Illustration by Jason Reed

California prisons move to legitimize the needs of trans inmates

A new regulation could give trans women access to bras, makeup, and other personal hygiene products.


Ana Valens


The California corrections department is filing proposed regulations that would allow transgender inmates to attain personal items that correspond with their gender identity.

Under the new regulations, transgender women in men’s prisons would be given access to lip gloss, mascara, bras, panties, and other feminine personal care items. Meanwhile, transgender men housed in women’s prisons would be given access to aftershave, boxers, and other masculine personal effects.

The proposed changes come after a June 2016 ruling, in which a federal judge said that California prisons must give transgender women access to some female personal items. The ruling came after trans woman Shiloh Quine alleged that prison officials were withholding personal care items from transgender inmates “based solely upon gender norms,” rather than any concern for inmates’ safety.

The Transgender Law Center has represented Quine in court, citing her case as crucial to transgender inmates’ civil rights. Thanks to the center’s actions, Quine was able to reach a settlement agreement that allowed her to be referred for genital sex reassignment surgery, making her the first inmate in the United States to receive such surgery through taxpayer funding. Since then, Quine has been moved to a facility for female inmates.

However, Quine alleges that her treatment inside the female facilities has been brutal too, with necessary items for her transitioning being denied, such as a razor for shaving facial hair. The state alleges that access to razors is denied to all inmates until after a 45-day review period, but Quine insists that the system is treating her like a new prisoner despite being in the California prison system since 1981. A new court hearing on April 27 will determine whether the California Department of Corrections and Rehabilitation must supply Quine with items in relation to her gender dysphoria.

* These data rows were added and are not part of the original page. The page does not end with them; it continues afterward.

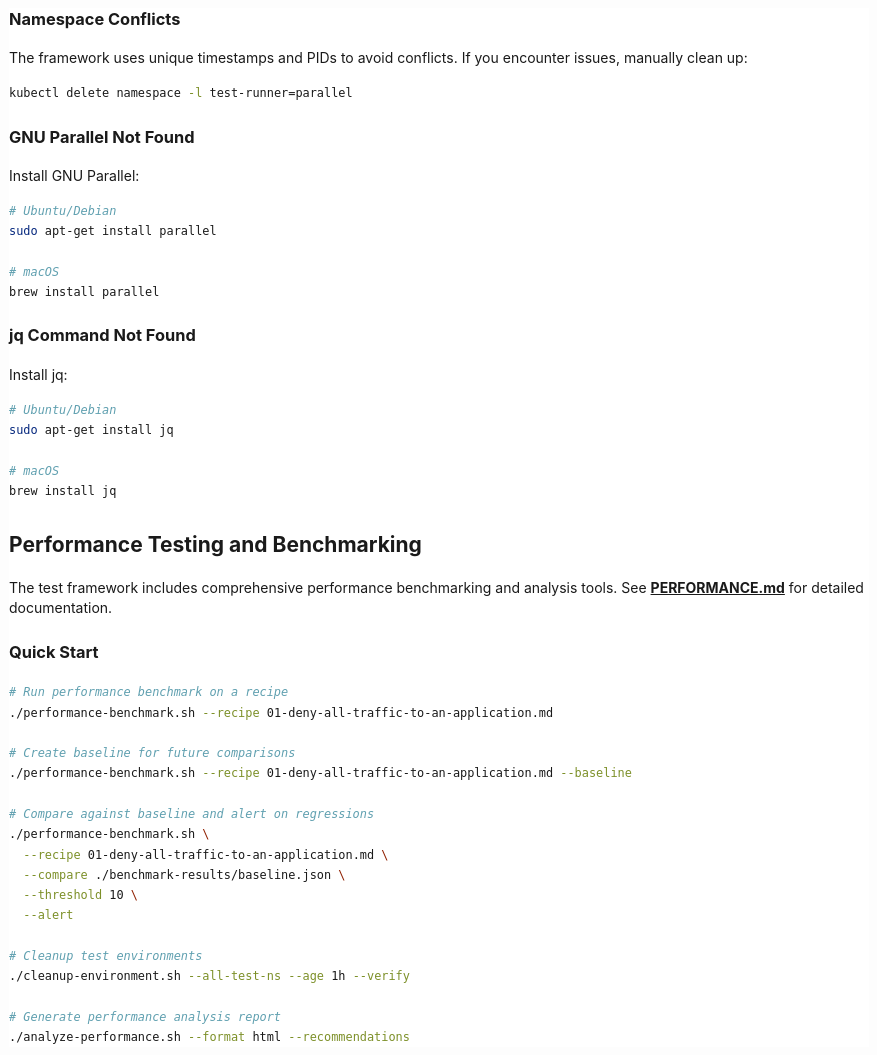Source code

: ### Namespace Conflicts

The framework uses unique timestamps and PIDs to avoid conflicts. If you encounter issues, manually clean up:
```bash
kubectl delete namespace -l test-runner=parallel
```

### GNU Parallel Not Found

Install GNU Parallel:
```bash
# Ubuntu/Debian
sudo apt-get install parallel

# macOS
brew install parallel
```

### jq Command Not Found

Install jq:
```bash
# Ubuntu/Debian
sudo apt-get install jq

# macOS
brew install jq
```

## Performance Testing and Benchmarking

The test framework includes comprehensive performance benchmarking and analysis tools. See **[PERFORMANCE.md](PERFORMANCE.md)** for detailed documentation.

### Quick Start

```bash
# Run performance benchmark on a recipe
./performance-benchmark.sh --recipe 01-deny-all-traffic-to-an-application.md

# Create baseline for future comparisons
./performance-benchmark.sh --recipe 01-deny-all-traffic-to-an-application.md --baseline

# Compare against baseline and alert on regressions
./performance-benchmark.sh \
  --recipe 01-deny-all-traffic-to-an-application.md \
  --compare ./benchmark-results/baseline.json \
  --threshold 10 \
  --alert

# Cleanup test environments
./cleanup-environment.sh --all-test-ns --age 1h --verify

# Generate performance analysis report
./analyze-performance.sh --format html --recommendations
```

The case also raises larger questions about sex-based segregation in U.S. prisons. Traditionally, U.S. prisons force transgender inmates into facilities based on their gender assigned at birth. While transgender patients who have undergone sex reassignment surgery can be placed into facilities that align with their gender identity, many face harassment or violence when forced into a facility that does not reflect their gender. An L.A. Weekly article citing a 2007 study on California prisons revealed that 67 percent of gay, bisexual, and transgender inmates are victims of sexual assault.